» **TASK BRIEF**
Skip all pictures. Set down only the lines starting at the line containing "Investasi Emas Digital" and running to the end of the listing.
────────────────────────────────────────
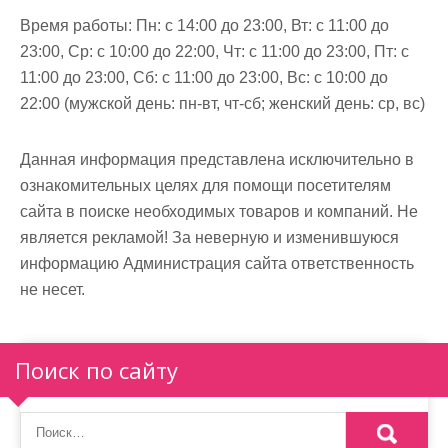
м
Время работы:
Пн: с 14:00 до 23:00, Вт: с 11:00 до
о
23:00, Ср: с 10:00 до 22:00, Чт: с 11:00 до 23:00, Пт: с
м
11:00 до 23:00, Сб: с 11:00 до 23:00, Вс: с 10:00 до
у
22:00 (мужской день: пн-вт, чт-сб; женский день: ср, вс)
Данная информация представлена исключительно в
ознакомительных целях для помощи посетителям
сайта в поиске необходимых товаров и компаний. Не
является рекламой! За неверную и изменившуюся
информацию Администрация сайта ответственность
не несет.
Поиск по сайту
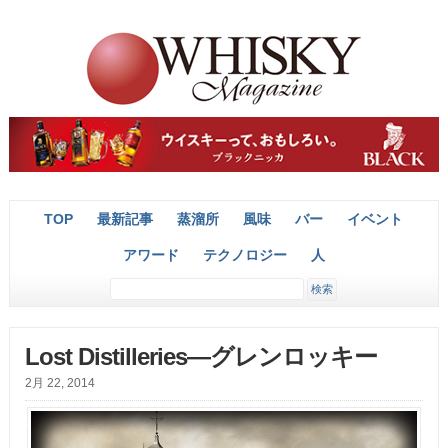
TOP
最新記事
蒸溜所
風味
バー
イベント
アワード
テクノロジー
人
Lost Distilleries―グレンロッキー
2月 22, 2014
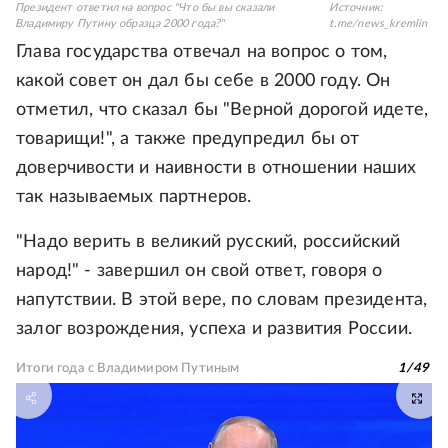
Президент ответил на вопрос "Что бы вы сказали
Источник:
Владимиру Путину образца 2000 года?"
t.me/news_kremlin
Глава государства отвечал на вопрос о том,
какой совет он дал бы себе в 2000 году. Он
отметил, что сказал бы "Верной дорогой идете,
товарищи!", а также предупредил бы от
доверчивости и наивности в отношении наших
так называемых партнеров.
"Надо верить в великий русский, российский
народ!" - завершил он свой ответ, говоря о
напутствии. В этой вере, по словам президента,
залог возрождения, успеха и развития России.
Итоги года с Владимиром Путиным
1
/
49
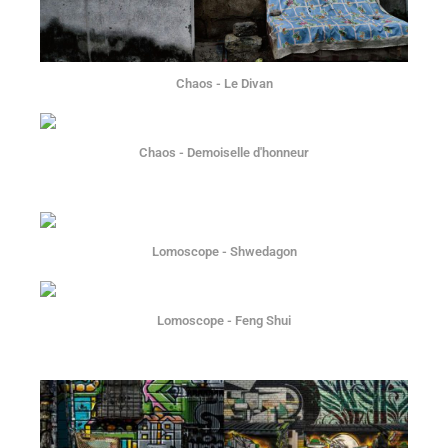
Chaos - Le Divan
Chaos - Demoiselle d'honneur
Lomoscope - Shwedagon
Lomoscope - Feng Shui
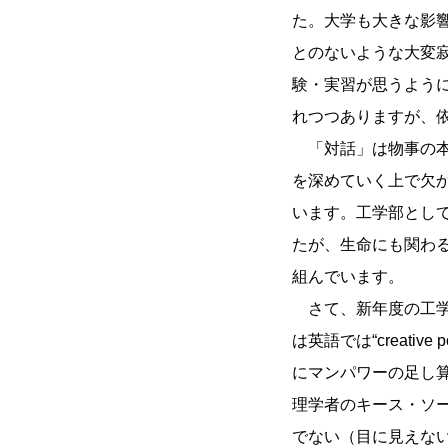
た。大学も大きな影
とのないような大変
験・実習が思うよう
れつつありますが、
「対話」は物事の本
を深めていく上で欠
います。工学部とし
たが、生命にも関わ
組んでいます。
さて、新年度の工学
は英語では“creative 
にマンパワーの足し
理学者のキース・ソーヤ
でない（目に見えな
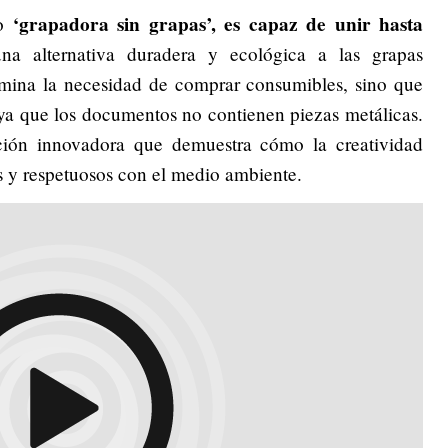
‘grapadora sin grapas’, es capaz de unir hasta
o
una alternativa duradera y ecológica a las grapas
imina la necesidad de comprar consumibles, sino que
l, ya que los documentos no contienen piezas metálicas.
ción innovadora que demuestra cómo la creatividad
s y respetuosos con el medio ambiente.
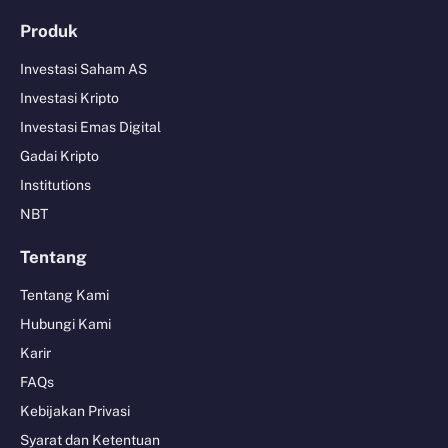
Produk
Investasi Saham AS
Investasi Kripto
Investasi Emas Digital
Gadai Kripto
Institutions
NBT
Tentang
Tentang Kami
Hubungi Kami
Karir
FAQs
Kebijakan Privasi
Syarat dan Ketentuan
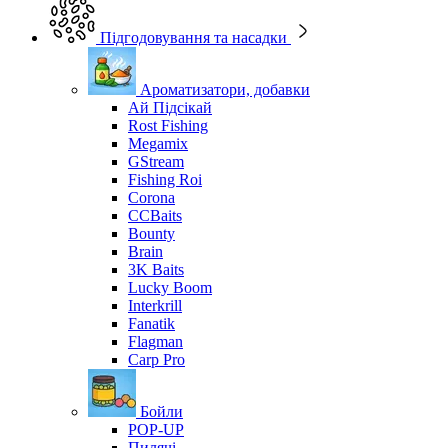
Підгодовування та насадки
Ароматизатори, добавки
Ай Підсікай
Rost Fishing
Megamix
GStream
Fishing Roi
Corona
CCBaits
Bounty
Brain
3K Baits
Lucky Boom
Interkrill
Fanatik
Flagman
Carp Pro
Бойли
POP-UP
Пилячі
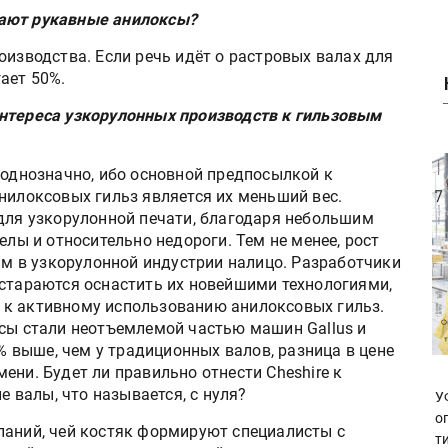
мают рукавные анилоксы?
оизводства. Если речь идёт о растровых валах для
ает 50%.
интереса узкорулонных производств к гильзовым
однозначно, ибо основной предпосылкой к
илоксовых гильз является их меньший вес.
для узкорулонной печати, благодаря небольшим
елы и относительно недороги. Тем не менее, рост
ам в узкорулонной индустрии налицо. Разработчики
стараются оснастить их новейшими технологиями,
ли к активному использованию анилоксовых гильз.
сы стали неотъемлемой частью машин Gallus и
0% выше, чем у традиционных валов, разница в цене
ени. Будет ли правильно отнести Cheshire к
валы, что называется, с нуля?
У
о
паний, чей костяк формируют специалисты с
т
────────────────────────────────────────
» **WRITTEN ANSWER**
Investasi Emas Digital
Gadai Kripto
Institutions
NBT
Tentang
Tentang Kami
Hubungi Kami
Karir
FAQs
Kebijakan Privasi
Syarat dan Ketentuan
Підгодовування та насадки
Ароматизатори, добавки
Ай Підсікай
Rost Fishing
Megamix
GStream
Fishing Roi
Corona
CCBaits
Bounty
Brain
3K Baits
Lucky Boom
Interkrill
Fanatik
Flagman
Carp Pro
Бойли
POP-UP
Пилячі
мают рукавные анилоксы?
оизводства. Если речь идёт о растровых валах для
ает 50%.
интереса узкорулонных производств к гильзовым
однозначно, ибо основной предпосылкой к
илоксовых гильз является их меньший вес.
для узкорулонной печати, благодаря небольшим
елы и относительно недороги. Тем не менее, рост
ам в узкорулонной индустрии налицо. Разработчики
стараются оснастить их новейшими технологиями,
ли к активному использованию анилоксовых гильз.
сы стали неотъемлемой частью машин Gallus и
0% выше, чем у традиционных валов, разница в цене
ени. Будет ли правильно отнести Cheshire к
валы, что называется, с нуля?
У
о
паний, чей костяк формируют специалисты с
т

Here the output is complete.